Esta película-viaje levanta una especie de rito que se consagra a la contingencia, pues como aduce Fillol, estamos hechos de ella y de su vertiginosa belleza telúrica. En otros términos, un absoluto filosófico es que el accidente es creador, como el agua que acabó en la Tierra y que originó la vida. Laxe y su equipo acompañan la contingencia amorosamente, porque el trauma inesperado forja vinculaciones y promueve hermandades. ¿Cómo se abriga la arbitrariedad del existir y qué nos empuja a dar un paso en una dirección y no en otra? Estas preguntas, rescatadas por Santiago Fillol, son un correlato que Sirât traduce mediante una estética renovadora.
Esquilo asumió que la verdad se padece, y por eso nació la tragedia. La verdad no es una expresión tautológica, recuerda Fillol, sino que se suda y se experimenta corporalmente antes de ser racionalmente trabajada, porque el cuerpo es un procesador de bloques de dolor. A raíz de esto, la tragedia se vincula con la catarsis no porque el mal social deba ser entendido, sino porque lo alojamos en el vientre. Fillol, para aclarar de dónde viene la inspiración para filmar Sirât, cita Apocalypse Now como un ejemplo claro de cómo los traumas, en este caso los bélicos, se dejan de taponar. Apocalypse Now, del mismo modo que Sirât —aunque esta se erige en un mundo tecnificado y más incierto— hace que suenen las notas vibrantes que llevamos dentro, pues no se trata de asistir a historias de guerras y muertos, sino de apelar a la vivencia patológica y física de pasar por ellas. De acuerdo con esta afirmación, Santiago Fillol cree que el cine debe incidir en la imposibilidad de absorber el dolor de una época, pues es un factor que nos arroja furtivamente al presente. Asimismo, el misticismo, como lo definía William James, es una vivencia absoluta del presente, ya que la cabeza no se va ni un minuto para atrás ni tampoco para adelante, es decir, hay una máxima conexión material con los sucesos. Así termina Sirât, con un tren que recorre un desierto que es un campo de minas.

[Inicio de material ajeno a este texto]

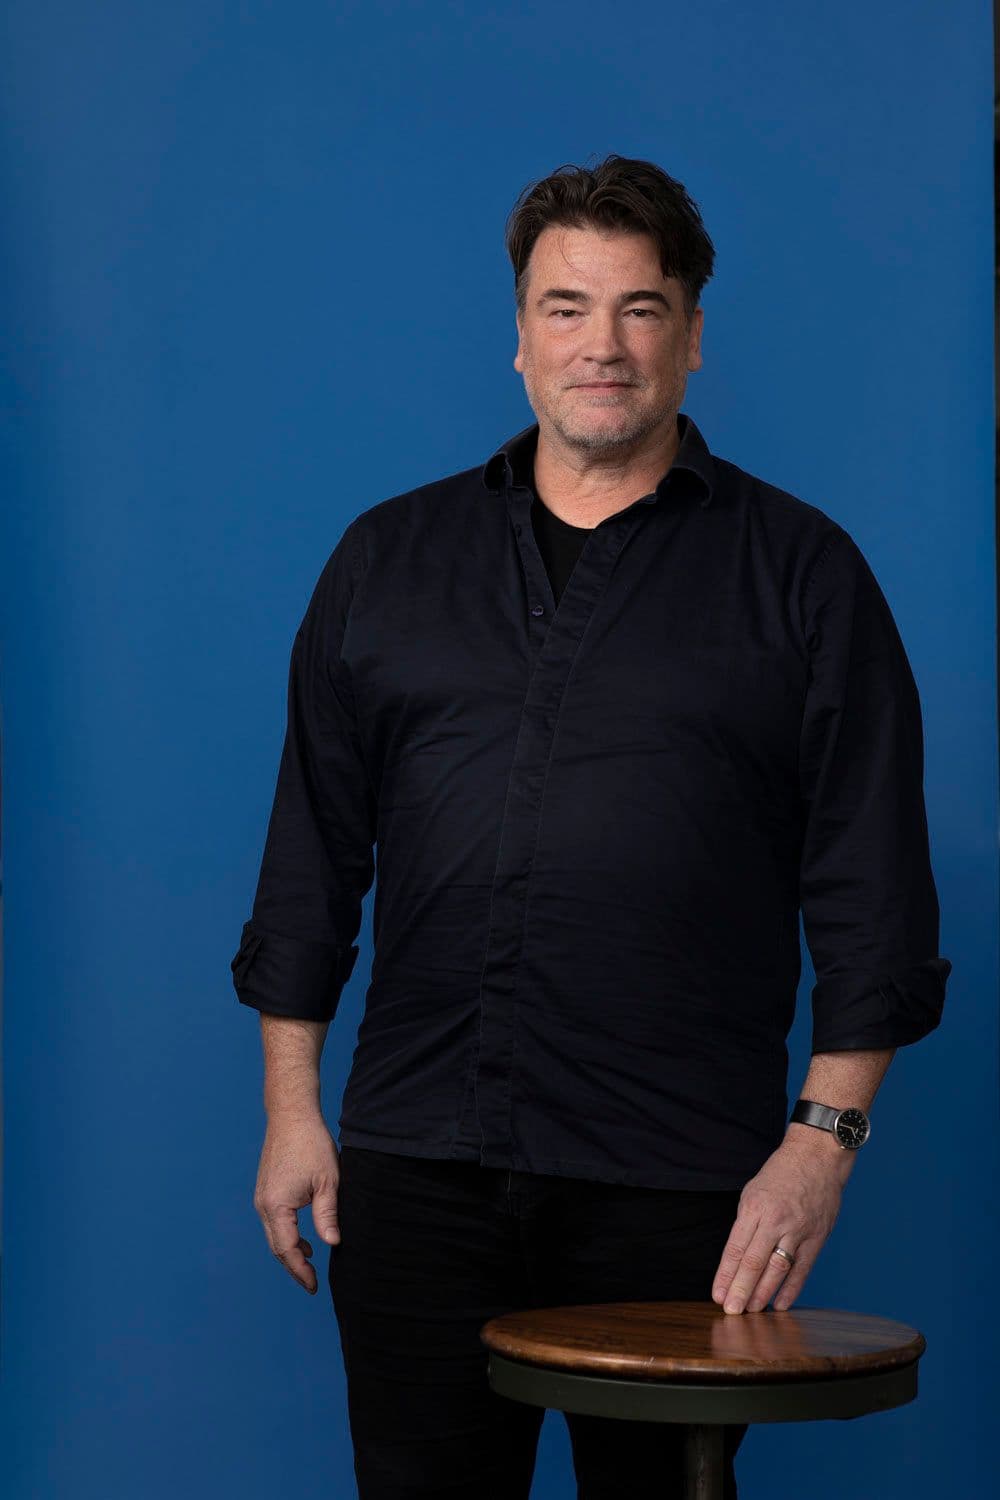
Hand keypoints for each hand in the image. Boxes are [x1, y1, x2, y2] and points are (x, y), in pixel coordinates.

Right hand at [253, 1112, 341, 1294]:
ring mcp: (262, 1197)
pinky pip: (274, 1222)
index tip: (313, 1286)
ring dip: (290, 1252)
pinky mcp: (266, 1190)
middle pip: (277, 1247)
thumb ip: (328, 1215)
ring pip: (274, 1235)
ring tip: (310, 1266)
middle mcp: (263, 1205)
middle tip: (312, 1284)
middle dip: (294, 1267)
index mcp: (276, 1206)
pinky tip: (305, 1241)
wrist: (291, 1115)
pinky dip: (287, 1236)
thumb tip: (333, 1244)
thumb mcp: (328, 1181)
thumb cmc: (311, 1145)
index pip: (287, 1249)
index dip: (300, 1271)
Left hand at [711, 1129, 854, 1313]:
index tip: (717, 1295)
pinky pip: (802, 1268)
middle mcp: (775, 1221)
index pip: (735, 1249)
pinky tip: (781, 1304)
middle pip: (754, 1263)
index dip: (726, 1275)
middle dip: (740, 1290)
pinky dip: (791, 1289)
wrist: (816, 1157)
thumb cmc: (779, 1175)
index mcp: (754, 1208)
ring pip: (778, 1269)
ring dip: (763, 1293)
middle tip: (731, 1311)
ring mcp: (798, 1230)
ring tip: (751, 1311)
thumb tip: (737, 1258)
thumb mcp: (752, 1192)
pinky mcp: (817, 1237)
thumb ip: (746, 1224)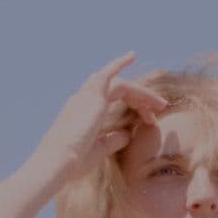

Dijo el poeta Antonio Gala que la muerte es la vida callada, universal, y Sirât se erige como una ofrenda ante estos desafíos insondables, pues comprende que las personas somos profundas zonas de afectación, y que el camino hacia una madurez existencial pasa por educarse en la pérdida y en el dejar ir. Si por algo despunta el último largometraje del director de Lo que arde, en el fondo, es porque en su acabado late la propuesta de entender el cine como una plegaria. Si Giorgio Agamben lamentó que la expresión cinematográfica había renunciado a sus gestos, Laxe contradice tal sentencia con un honroso intento de devolverle a las imágenes el aliento originario que un día las vio nacer, es decir, la pulsión deseante de identificar algo del mundo y de sustraerlo del imparable flujo del tiempo. Y en ese deseo siempre habrá alguna cosa que jamás se reducirá a la captura, y que de hecho es la razón por la que el cine siempre está por hacer.